I have a long array (could be pandas or numpy, as convenient) where some rows have the first two columns identical (x-y position), and the third is unique (time), eg:
x y t
0. 0. 10.
0. 0. 11.
0. 0. 12.
0. 1. 13.
0. 1. 14.
1. 1. 15.
Positions are grouped, but there may be 1, 2 or 3 time values listed for each, meaning there may be 1, 2 or 3 columns with identical x and y. The array needs to be reshaped/condensed such that each position has its own row, with min and max values of time - i.e., target is:
x y t1 t2
0. 0. 10. 12.
0. 1. 13. 14.
1. 1. 15. inf
Is there a simple/elegant way of doing this in pandas or numpy? I've tried loops but they're messy and terribly inefficient, and I've tried using np.unique
:
target_array = np.unique(initial_array[:, 0:2], axis=0)
That yields
x y
0. 0.
0. 1.
1. 1.
which is a good start, but then I'm stuck on generating the last two columns.

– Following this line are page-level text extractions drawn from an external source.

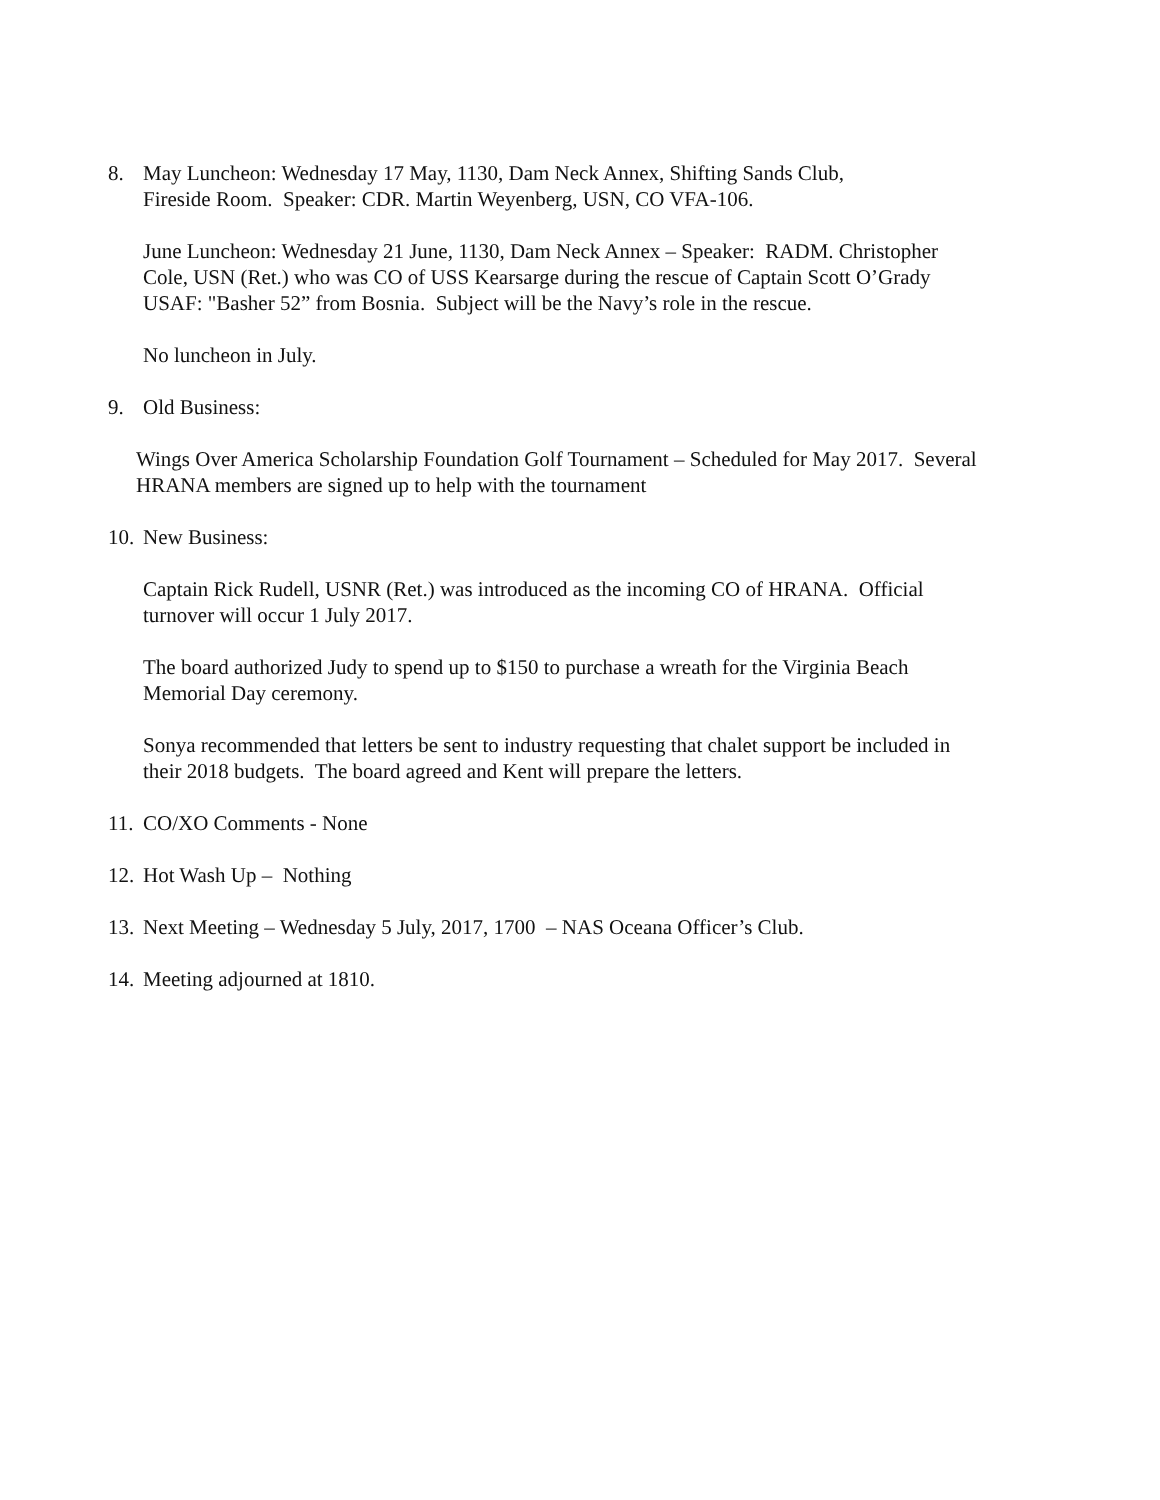8. May Luncheon: Wednesday 17 May, 1130, Dam Neck Annex, Shifting Sands Club,
Fireside Room. Speaker: CDR. Martin Weyenberg, USN, CO VFA-106.
June Luncheon: Wednesday 21 June, 1130, Dam Neck Annex – Speaker: RADM. Christopher
Cole, USN (Ret.) who was CO of USS Kearsarge during the rescue of Captain Scott O’Grady
USAF: "Basher 52” from Bosnia. Subject will be the Navy’s role in the rescue.
No luncheon in July.
9. Old Business:
Wings Over America Scholarship Foundation Golf Tournament – Scheduled for May 2017. Several
HRANA members are signed up to help with the tournament
10.
New Business:
Captain Rick Rudell, USNR (Ret.) was introduced as the incoming CO of HRANA. Official
turnover will occur 1 July 2017.
The board authorized Judy to spend up to $150 to purchase a wreath for the Virginia Beach
Memorial Day ceremony.
Sonya recommended that letters be sent to industry requesting that chalet support be included in
their 2018 budgets. The board agreed and Kent will prepare the letters.
11.
CO/XO Comments - None
12.
Hot Wash Up – Nothing
13.
Next Meeting – Wednesday 5 July, 2017, 1700 – NAS Oceana Officer’s Club.
14.
Meeting adjourned at 1810.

CodePudding user response:
IIUC, you can use
out = (df.groupby(['x', 'y'])['t']
.agg(t1='min', t2='max', c='count')
.reset_index()
.pipe(lambda df: df.assign(t2=df['t2'].mask(df['c'].eq(1), np.inf)) )
.drop(columns='c')
)
print(out)
x y t1 t2
0 0.0 0.0 10.0 12.0
1 0.0 1.0 13.0 14.0
2 1.0 1.0 15.0 inf